Add to .claude/mcp.json:

{
  "mcpServers": {
    "mcp-exec": {
      "command": "npx",
      "args": ["@joeblackwaslike2/mcp-exec"]
    }
  }
}

Then install the skill:

npx --package=@joeblackwaslike2/mcp-exec mcp-exec-install-skill          # appends to ~/.claude/CLAUDE.md (global)
npx --package=@joeblackwaslike2/mcp-exec mcp-exec-install-skill --local  # appends to .claude/CLAUDE.md (project)

Skills

mcp-exec ships two Claude Code skills that activate automatically on install.

| Skill | Activates when… | References | |-------|----------------|------------| | Using mcp-exec | Writing exec() or tools() calls | ts-sdk-reference.md, py-sdk-reference.md | | mcp-exec Dev Workflow | Building a project, fetching API docs, or processing large API responses | — |


Requirements

  • Node.js 20.12+
  • uv (Python runtime) — curl -LsSf https://astral.sh/uv/install.sh | sh
  • macOS or Linux (sandbox uses sandbox-exec/bubblewrap; Windows not supported)
  • Claude Code 2.1.7+ recommended (enables CC Tool Search for maximum savings)

Reference

tools(query)

tools("*")                    // all tools across all connected servers
tools("search emails")        // substring match across name + description
tools('"pull request"')       // exact phrase match

Returns { server, name, description, signature }[] — trimmed summaries, no full schemas.

exec(params)

exec({
  code: string,
  runtime:
    | "node"
    | "bash"
    | "python"
    | { type: "node" | "bash" | "python", timeout?: number, env?: Record<string, string> },
  session_id?: string,   // optional — for parallel isolation
})
// → { result: unknown, tool_calls: ToolCallRecord[] }

Node: persistent session via globalThis. Bundled packages: zod, lodash-es, date-fns, csv-parse, cheerio, xlsx. MCP imports via import { tool } from 'mcp/server-name'.

Bash: stateless subprocess. stdout becomes result.

Python: stateless via uv run --isolated. Declare dependencies inline with PEP 723. stdout becomes result. MCP tools not available from Python (pass data via temp files or env vars).

Session state

Implicit session per conversation (Node only). Explicit session_id for parallel isolation. Sessions expire after 10 minutes idle. Maximum 100 concurrent sessions.

Error handling

const { result } = await exec({ runtime: "node", code: `...` });
if (typeof result === 'object' && result !== null && 'error' in result) {
  const { error, line, column } = result;
}

When NOT to use mcp-exec

  • Single-tool calls where the result is small and you want it visible in context
  • When you need to display raw API output verbatim to the user
  • Interactive tool calls where the user needs to confirm intermediate results

Security

The sandbox enforces restrictions at the OS level via @anthropic-ai/sandbox-runtime. All child processes inherit them — no language-level bypass exists.

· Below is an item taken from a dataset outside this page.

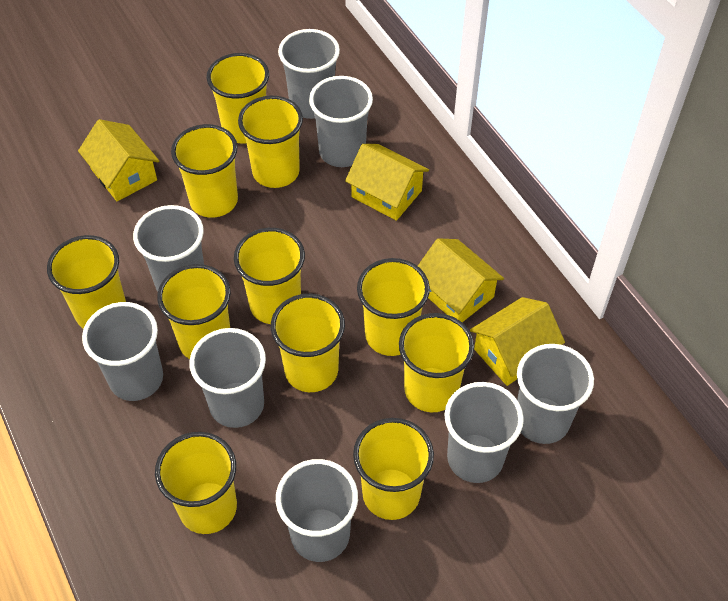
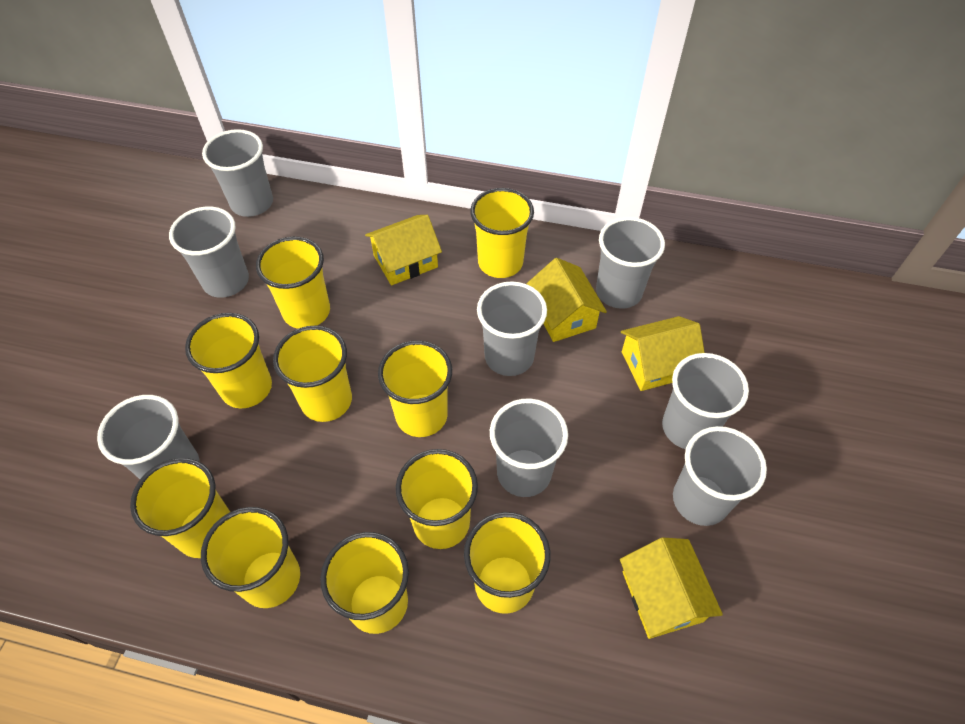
yellow cup: [47,235,126,329] [155,432,237,534] [157,264,231,359] [171,124,238,218] [207,53,269,144] [234,228,305,324] [238,96,303,188] [271,294,345,392] [353,418,434,520] [357,258,430,356] [399,313,474,412] = 11 -> [130,458,230,558] [185,313,272,408] [201,507,300,608] [256,237,330,329] [273,326,352,422] [320,532,409,634] [378,340,452,437] [396,449,478,549] [464,512,551,614] [470,188,534,278] = 10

v0.1 known limitations (tracked in #3):

  • Bash runtime inherits the full process environment. Env var filtering is planned.
  • Auth for downstream MCP servers works via env vars present in your shell — all credentials are in scope for the session lifetime.

Plugin compatibility

PreToolUse/PostToolUse hooks watching downstream tool names will not fire when those tools are called inside exec — the sandbox is opaque to the CC event system. Use tool_calls in the exec result for observability.

Roadmap

| Version | Status | Focus | |---------|--------|-------| | v0.1 | ✅ | Node + Bash runtimes, MCP shim loader hooks, tools + exec, implicit sessions | | v0.2 | ✅ | Generic MCP shim generator, lazy tool catalog, TypeScript SDK reference | | v0.3 | ✅ | Python runtime via uv run --isolated, Python SDK reference, plugin polish | | v1.0 | planned | Token benchmark CI suite, state persistence, per-workflow telemetry |

For app developers

Apply the same server-side aggregation philosophy to your own agent tool layer. Instead of returning raw query results to the agent, each tool aggregates server-side and returns a single clean structured object.

❌ Thin: agent → search_comps() → 15 raw rows → agent reasons over them
✅ Thick: agent → research_pricing(id) → { price, confidence, evidence }

See DEVELOPER.md for the full pattern and tool_calls observability details.

Development

npm install
npm run dev         # start server with tsx
npm test            # vitest
npm run typecheck   # tsc --noEmit
npm run lint        # biome check

Issue tracking: bd ready (requires beads).